* **WHAT YOU NEED TO DO**
Reproduce the items from the line with "PRODUCT CATEGORIES" to the line with "rmula stays put and smudge-free.", substituting "Personalize" for "Customize" and leaving everything else unchanged.

* **RECORDS FOR THIS TASK**

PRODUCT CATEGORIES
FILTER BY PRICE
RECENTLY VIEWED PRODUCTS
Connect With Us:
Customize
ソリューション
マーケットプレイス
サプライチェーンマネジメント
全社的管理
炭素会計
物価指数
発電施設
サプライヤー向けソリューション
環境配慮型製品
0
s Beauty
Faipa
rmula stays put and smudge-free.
---
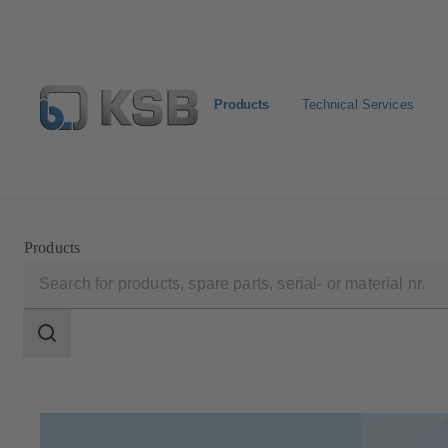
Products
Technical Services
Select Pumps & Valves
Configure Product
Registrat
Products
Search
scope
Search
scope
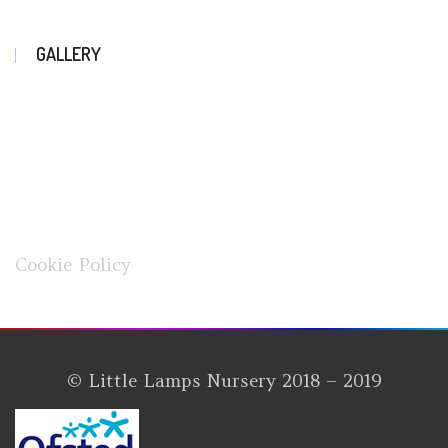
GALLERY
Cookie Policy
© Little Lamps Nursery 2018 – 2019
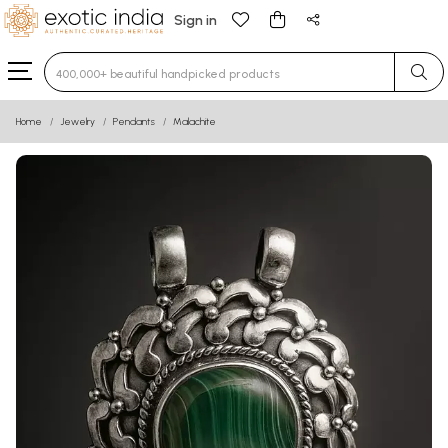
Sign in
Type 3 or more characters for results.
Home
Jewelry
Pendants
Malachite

* **ANSWER SECTION**
PRODUCT CATEGORIES
FILTER BY PRICE
RECENTLY VIEWED PRODUCTS
Connect With Us:
Personalize
ソリューション
マーケットプレイス
サプライチェーンマネジメント
全社的管理
炭素会計
物価指数
発電施設
サプライヤー向けソリューション
環境配慮型製品
0
s Beauty
Faipa
rmula stays put and smudge-free.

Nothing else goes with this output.